The EU AI Act, fully applicable from August 2, 2026, introduces transparency and governance obligations for AI systems across the European Union, including requirements for audit trails in high-risk deployments. Skill provenance, version control, and activity logs are therefore compliance requirements for regulated industries deploying autonomous agents, not optional features.

That governance need is driven partly by a documented supply chain risk in the broader Agent Skills ecosystem. A Snyk study published in February 2026 confirmed 76 malicious payloads in a sample of 3,984 skills from the ClawHub community marketplace, with techniques ranging from credential theft and data exfiltration to obfuscated remote code execution. A separate large-scale study covering 98,380 skills across two registries confirmed 157 behaviorally verified malicious packages. Anthropic itself advises that skills should be loaded only from trusted sources. The pattern mirrors the early history of open-source package registries such as npm and PyPI, where rapid ecosystem growth preceded systematic security tooling. Skill verification, private tiered marketplaces, and provenance filtering are becoming a category in their own right.

An Academic Collaboration With Chinese Institutional Ties

The MMSkills framework is open-source and publicly available on GitHub. The research was conducted partly during an internship at Xiaohongshu Inc., a Chinese social media company whose consumer platform stores user data in China and is subject to Chinese law requiring companies to provide data to authorities on request. This institutional affiliation is a factual matter of record; the research paper itself processes no consumer data, and the MMSkills code is published under an open license with no operational connection to Xiaohongshu's data infrastructure.

What Comes Next

The paper identifies three limitations: the quality of MMSkills depends on the coverage of the source trajectories used to generate them; skill generation and visual grounding can introduce errors; and branch loading adds inference cost. Extending the framework to safety-critical or embodied settings will require stronger verification and the ability to repair skills online when they fail.

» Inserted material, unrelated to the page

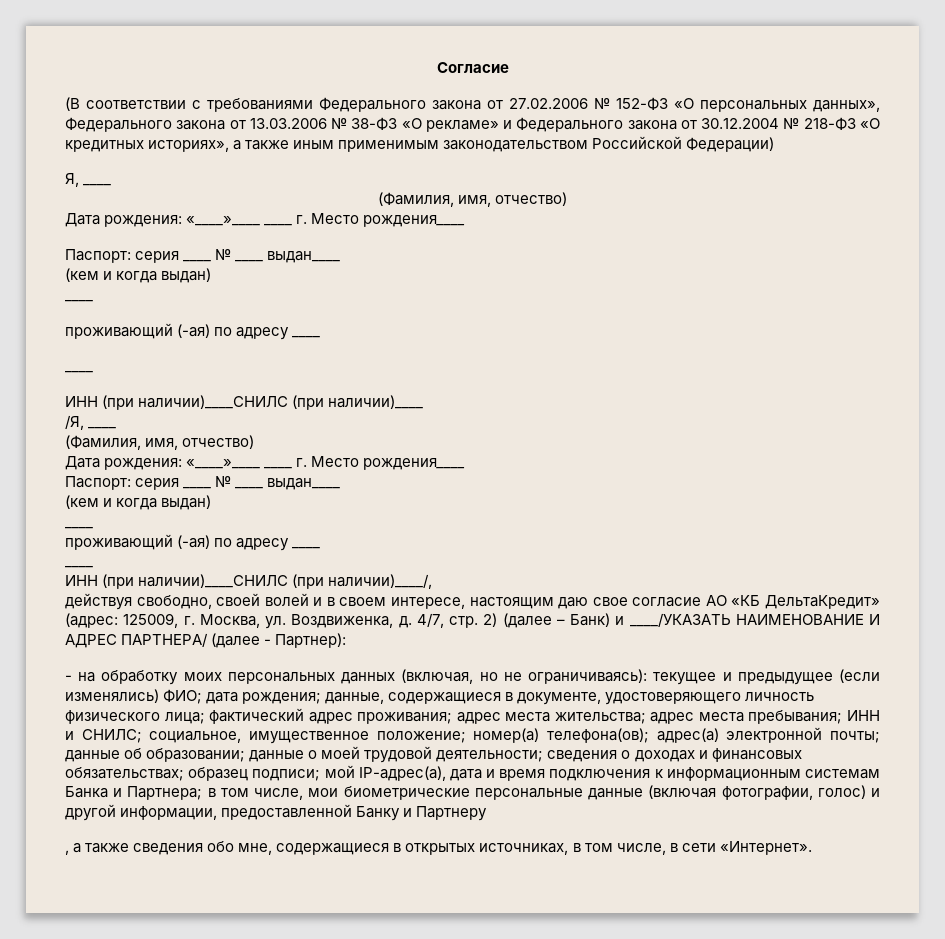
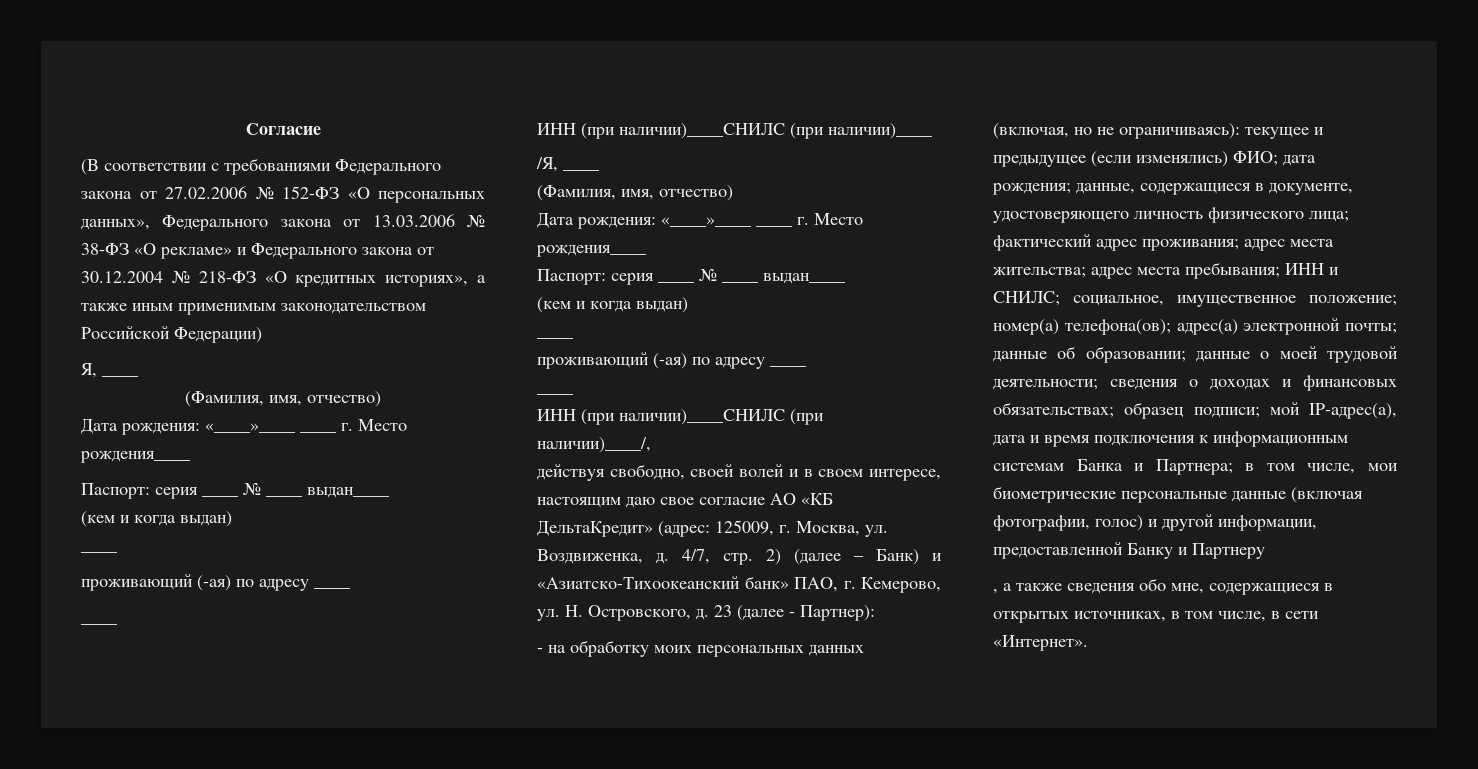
[629,613,880,627] [65,633,209,648] ____/УКАЗАТЬ НАИМЕНОВАНИЕ И АДРЕС ПАРТНЕРА/ -> [537,576,941,593] [537,605,732,621] «Азиатско-Тихоокеанский банк» ПАО, г. Кемерово, ул. Н. Островского, д. 23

The deeper shift the paper represents is a maturing of how the field thinks about reliable AI action. The Agent Skills standardization moment in late 2025 moved the industry's center of gravity from what an AI knows to what it can reliably do. MMSkills makes the argument that for any agent that must look before it acts, "reliably" requires letting it see the instructions — not just read them. For enterprise buyers who have been told that frontier model scale is the price of admission for visual automation, that argument now has benchmark numbers behind it.